アスキーメディアワークス鈴木様より献本御礼。

何度か読み直して、やっとわかった。

デザインってなんだったのかが。

もちろん「デザインがわかった」から、「デザインが出来る」ようになるわけではない。しかしこの本のおかげで、デザインというものについて的確な言葉を知らなかったばかりに語れるようになる。本書はそんな一冊だ。

本書「企業戦略としてのデザイン」の原題は、"Do You Matter?"、直訳すれば「あなたは必要か?」になる。そして副題としてやっと"How Great Design Will Make People Love Your Company"と、Designという言葉が出てくる。そこに、本書、そして「デザイン」を読み解く鍵がある。

目次 - Amazonより
著者について
献辞
謝辞
1 デザインは重要である
デザインは、今“旬”の呪文である
その正確な意味はどういうものなのか
なぜデザインに注意するのか
2 あなたは必要だろうか?
あなたは誰か
何をしているのか
なぜそれが大切なのか
あなたがいなくなると、世界は前よりも寂しいところになるだろうか
3 どうすればよいのか
デザインはあなたのために何ができるのか
デザインは人々とどのようにコミュニケーションするのか
製品やサービスのデザインは、どのようにして顧客との間に情緒的な結びつきを作るのか
偉大なデザインはどのようにして強力なブランドを築くのか
4 デザイン主導とは何か
トータルコンセプトとしてのデザインとは
デザイン主導の偶像的な企業はどのように行動するか
デザイン主導の企業になるためにしなければならないことは何か
アップル、サムスン、インターフェイスなどの企業はどのように行動し、デザインは企業文化にどのように組み込まれているか
5 ブランドはロゴではない
ブランドが企業の言っているものとは異なる理由
ブランドが顧客の体の中で生きるエクスペリエンスになる仕組み
ブランドを長持ちさせるためにデザインが果たす役割
6 ポータルとしての製品
カスタマー・エクスペリエンスへのポータルとしての製品
顧客とのさまざまな接点全体で一貫した約束による偉大なエクスペリエンスのデザイン
カスタマー・エクスペリエンスのサプライ・チェーン・マネジメントのためにデザインをどのように使うか
7 製品やサービスは人と語り合う
製品やサービスが正しいメッセージを伝えるようにする方法
デザイン言語とは何か
なぜそれが重要なのか
戦略的な思考
8 デザイン主導の企業文化を築くには
考えた通りのカスタマー・エクスペリエンスを実現するには、企業文化をデザインして築かなければならない
企業文化がなければ、永続する成功は達成できない
9 前進せよ

それでは、デザインとは一体なんだろうか。
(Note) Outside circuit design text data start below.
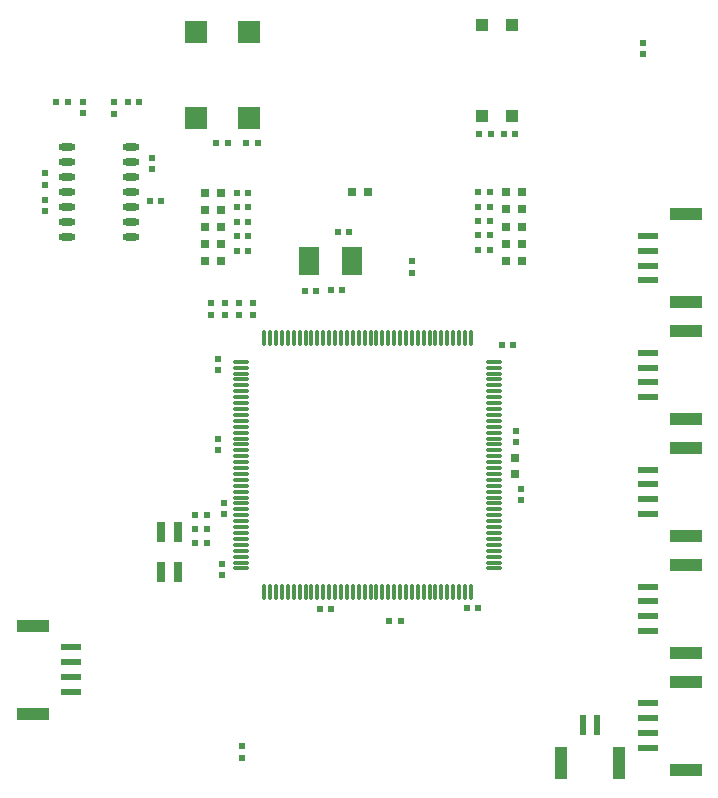
<source format=gtp>
G04*
G04 #@! TF.GenerationSoftware,Altium Limited,Altium Designer,19.0.12 (326)*
G04*
G04 Layer_Color=8421504*
%FSLAX25Y25*%
%MOIN*%
G70*
G01*
G75*
%ADD19R,0.03937X0.10630*%
%ADD20R,0.02362X0.06693*%
%ADD21R,0.06693X0.02362*%
%ADD22R,0.10630X0.03937*%
%ADD23R,0.02000X0.02362*%
%ADD24R,0.02362X0.02000*%
%ADD25R,0.04331X0.04331*%
%ADD26O,0.01181X0.05709*%
%ADD27O,0.05709X0.01181*%
%ADD28R,0.02953X0.07087*%
%ADD29R,0.03000X0.03000*%
%ADD30R,0.03000X0.03000*%
%ADD31O,0.05709X0.02362*%
%ADD32R,0.07480X0.07284*%
%ADD33R,0.06693X0.09449*%
D19*
X201673Y122146D02*
D03*
X182185D02*
D03*
D20*
X189469Y134744D02*
D03*
X194390D02*
D03*
D21*
X211202Y283050D02*
D03*
Y287971D02*
D03*
Y297813D02*
D03*
Y292892D02*
D03*
Y244106D02*
D03*
Y249027D02*
D03*
Y258870D02*
D03*
Y253948D02*
D03*
Y166219D02*
D03*
Y171140D02*
D03*
Y180983D02*
D03*
Y176061D02*
D03*
Y127274D02*
D03*
Y132195D02*
D03*
Y142038D02*
D03*
Y137117D02*
D03*
X18898Y160683D02*
D03*
Y155761D02*
D03*
Y145919D02*
D03*
Y150840D02*
D03*
X211202Y205163D02*
D03*
Y210084D02*
D03*
Y219926D02*
D03*
Y215005D02*
D03*
D22*
X223800Y275766D02*
D03*
Y305097D02*
D03*
Y236823D02*
D03*
Y266153D02*
D03*
Y158935D02*
D03*
Y188266D02*
D03*
Y119991D02*
D03*
Y149321D02*
D03*
X6300Y167966D02*
D03*
Y138635D02*
D03*
X223800Y197879D02*
D03*
Y227210D02*
D03*
D23*
X162500Y261561D02*
D03*
X166300D02*
D03*
X154587Y173819D02*
D03*
X150787D02*
D03*
X105654Y173466D02*
D03*
X101854D02*
D03*
X128800Y169466D02*
D03*
X125000D02*
D03*
X158533Y298043D02*
D03*
X154733D02*
D03*
X74300Y312176D02*
D03*
X78100D02*
D03*
X74300Y292954D02*
D03*
X78100D02*
D03*
X158533Y307654D02*
D03*
X154733D02*
D03*
X74300Y307371D02*
D03*
X78100D02*
D03*
X74300Y302565D02*
D03*
X78100D02*
D03*
X64200Y204734D02*
D03*
X60400D02*
D03*
X158533Y302849D02*
D03*
X154733D02*
D03*
X78100Y297760D02*
D03*
X74300D02*
D03*
X158533Y312460D02*
D03*
X154733D02*
D03*
X60400Y195466D02*
D03*
X64200D02*
D03*
X158533Y293237D02*
D03*
X154733D02*
D03*
X155009Y331966D02*
D03*
X158809D02*
D03*
X107800Y299288D02*
D03*
X111600D02*
D03*
X71200Y328966D02*
D03*
X67400D02*
D03*
X105457Y279773D02*
D03*
X109257D02*
D03*
X81200Y328966D02*
D03*
X77400D02*
D03*
X100700Y279466D02*
D03*
X96900D02*
D03*
X37900Y342616D02*
D03*
X41700D02*
D03*
X49100Y309585D02*
D03*
X45300D02*
D03*
X14000Y342616D02*
D03*
X17800D02*
D03*
X163209Y331966D02*
D03*
X167009D02*
D03*
X60400Y200115D02*
D03*
X64200D02*
D03*
D24*
X169021Y213466D02*
D03*
Y209666D02*
D03*
X67800Y226387D02*
D03*
Y230187D02*
D03*
X69300Y184666D02*
D03*
Y188466D02*
D03*
X69931Y205166D02*
D03*
Y208966D02*
D03*
X167175Y232939D02*
D03*
Y229139D02*
D03*
X22800Y338666D02*
D03*
Y342466D02*
D03*
X33300Y338566D02*
D03*
Y342366D02*
D03*
X45800Y323966D02*
D03*
Y320166D02*
D03*
X132491Y289412D02*
D03*
Y285612D02*
D03*
X10300Y318766D02*
D03*
Y314966D02*
D03*
X67800Y253027D02*
D03*
Y256827D02*
D03*
X75800Y127724D02*
D03*
Y123924D02*
D03*
X65564Y275361D02*
D03*
Y271561D02*
D03*
X209670Y362214D02*
D03*
Y358414D02*
D03*
X74884Y275390D02*
D03*
Y271590D02*
D03*
X70200Y275390D02*
D03*
Y271590D02*
D03*
X10300Y309866D02*
D03*
Y306066D02*
D03*
X79580Y275361D02*
D03*
Y271561D02*
D03*
D25*
X166009Y337868D02*
D03*
X156009Y368064D02*
D03*
Y337868D02*
D03*
X166009Y368064D02*
D03*
D26*
X152249Y263690D02*
D03*
X150280D02*
D03*
X148312D02*
D03*
X146343D02*
D03*
X144375D02*
D03*
X142406D02*
D03*
X140438D02*
D03*
X138469D02*
D03*
X136501D02*
D03*
X134532D02*
D03*
X132564D02*
D03*
X130595D02*
D03*
X128627D02*
D03*
X126658D02*
D03*
X124690D02*
D03*
X122721D02*
D03*
X120753D02*
D03*
X118784D02*
D03*
X116816D02*
D03*
X114847D02*
D03*
X112879D02*
D03*
X110910D02*
D03*
X108942D02*
D03*
X106973D02*
D03*
X105005D02*
D03*
X103036D02*
D03*
X101068D02*
D03*
X99099D02*
D03*
X97131D02*
D03*
X95162D02*
D03*
X93194D02*
D03*
X91225D02*
D03*
X89257D02*
D03*
X87288D02*
D03*
X85320D02*
D03*
X83351D02*
D03*
Y179242D02*
D03*
X85320D02*
D03*
X87288D02*
D03*
X89257D02*
D03*
X91225D02*
D03*
X93194D02*
D03*
X95162D02*
D03*
X97131D02*
D03*
X99099D02*
D03*
X101068D02*
D03*
X103036D02*
D03*
X105005D02*
D03*
X106973D02*
D03*
X108942D02*
D03*
X110910D02*
D03*
X112879D02*
D03*
X114847D02*
D03*
X116816D02*
D03*
X118784D02*
D03*
X120753D02*
D03*
X122721D02*
D03*
X124690D02*
D03*
X126658D02*
D03*
X128627D02*
D03*
X130595D02*
D03*
X132564D02*
D03*
X134532D02*
D03*
X136501D02*
D03*
X138469D02*
D03*
X140438D02*
D03*
X142406D02*
D03*
X144375D02*
D03*
X146343D02*
D03*
X148312D02*
D03*
X150280D02*
D03*
X152249D02*
D03*
D27*
X75576Y255915D02*
D03*
Y253946D02*
D03*
Y251978D02*
D03*
Y250009D02*
D03*
Y248041D02*
D03*
Y246072D02*
D03*
Y244104D02*
D03*
Y242135D02*
D03*
Y240167D02*
D03*
Y238198D02*
D03*
Y236230D02*
D03*
Y234261D02*
D03*
Y232293D02*
D03*
Y230324D02*
D03*
Y228356D02*
D03*
Y226387D02*
D03*
Y224419D02*
D03*
Y222450D02*
D03*
Y220482D02*
D03*
Y218513D02*
D03*
Y216545D02*
D03*
Y214576D02*
D03*
Y212608D02*
D03*
Y210639D02*
D03*
Y208671D02*
D03*
Y206702D02*
D03*
Y204734D02*
D03*
Y202765D02*
D03*
Y200797D02*
D03*
Y198828D02*
D03*
Y196860D02*
D03*
Y194891D02*
D03*
Y192923D02*
D03*
Y190954D02*
D03*
Y188986D02*
D03*
Y187017D02*
D03*
X160024D02*
D03*
Y188986D02*
D03*
Y190954D02*
D03*
Y192923D02*
D03*
Y194891D02*
D03*
Y196860D02*
D03*
Y198828D02*
D03*
Y200797D02*
D03*
Y202765D02*
D03*
Y204734D02*
D03*
Y206702D02*
D03*
Y208671D02*
D03*
Y210639D02*
D03*
Y212608D02*
D03*
Y214576D02*
D03*
Y216545D02*
D03*
Y218513D02*
D03*
Y220482D02*
D03*
Y222450D02*
D03*
Y224419D02*
D03*
Y226387D02*
D03*
Y228356D02*
D03*
Y230324D02*
D03*
Y232293D02*
D03*
Y234261D02*
D03*
Y236230D02*
D03*
Y238198D02*
D03*
Y240167D02*
D03*
Y242135D02*
D03*
Y244104D02*
D03*
Y246072D02*
D03*
Y248041D02*
D03*
Y250009D02*
D03*
Y251978D02*
D03*
Y253946D02*
D03*
Y255915D02*
D03*
D28*
X54654Y185773D02*
D03*
Y199159D02*
D03*
X48946D02*
D03*
Y185773D02*
D03*
D29*
X163792Y312460D02*
D03*
X169242Y312453D02*
D03*
X163792Y306711D02*
D03*
X169242Y306705D02*
D03*
X63650Y312058D02*
D03*
X69100Y312051D02*
D03*
Y300731D02*
D03*
X63650Y300738D02*
D03*
X112517Y312466D02*
D03*
X117967Y312460D02*
D03*
X69100Y289412D02*
D03*
X63650Y289418D02*
D03*
X69100Y295072D02*
D03*
X63650Y295078D02*
D03*
X163792Y300963D02*
D03*
X169242Y300957D02*
D03*
X163792Y295215D02*
D03*
X169242Y295208D02*
D03*
X163792Y289466D02*
D03*
X169242Y289460D02*
D03*
X69100Y306392D02*
D03*
X63650Y306398D02*
D03*
D30*
X167015Y223963D02*
D03*
X167009Y218513D02*
D03*
D31*
X39028Y297466D02*
D03*
Y302466D02*
D03*
Y307466D02*
D03*
Y312466D02*
D03*
Y317466D02*
D03*
Y322466D02*
D03*
Y327466D02*
D03*
X17572Y297466D02*
D03*
Y302466D02*
D03*
Y307466D02*
D03*
Y312466D02*
D03*
Y317466D02*
D03*
Y322466D02*
D03*
Y327466D02*
D03*
D32*
X60583Y337029D02*
D03*
X78300Y365966D02*
D03*
Y337029D02*
D03*
X60583Y365966D02*
D03*
D33*
X112741Y289466D02*
D03*
X98174D02*
D03*
M02*

</source>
「デザイン」と横文字表記をそのまま使うしかないのか?

違う。気がついてしまえば、簡単なことだったんだ。

デザインとは、体験のひな形の事なのだ。

プログラマーの言葉を使えば、体験=experienceがinstanceなら、class、いや object system に相当するのがデザインなのだ。

そう。体験。デザインは、利用者に体験というものを提供するためにある。よきデザインはよき体験を促し、悪いデザインは悪しき体験を誘発する。よって、何かをデザインするということは、それによって生み出される体験を型づくるということになる。体験である以上、そこには時間軸が組み込まれていなければならない。

デザインが「造形」だと思っている人は、この時間という軸が抜けているのだ。

本書には、良きデザインと悪しきデザインと、それによって生み出された結果が山ほど出てくる。特に「悪しきデザイン」が入っているところが重要だ。「発想する会社! (The Art of Innovation)」は良きデザインばかり出てくるので、かえってそのことが分かりにくかったということが、本書を読んではじめてわかった。

以上をふまえて、もう一度原著の方の副題を見て欲しい。"How Great Design Will Make People Love Your Company". Like でなく Love であるところに、異議がある(the word does matter). Likeなら、造形や性能でも手に入る。しかしLoveは体験を通してしか得られず、だからデザインが必要なのである。

原題でも邦題でも、本書は企業向けということにはなっているが、デザインが何たるかに思いを馳せれば、本書の知見は当然日常生活にも活きてくる。そもそも会社や社会というデザインもまた、我々市民の体験のひな形なのだから、本書は会社よりもむしろその顧客たる我々個人の方が得るところが大きい一冊なのではないか。

それが、本書というデザインから得た私の体験である。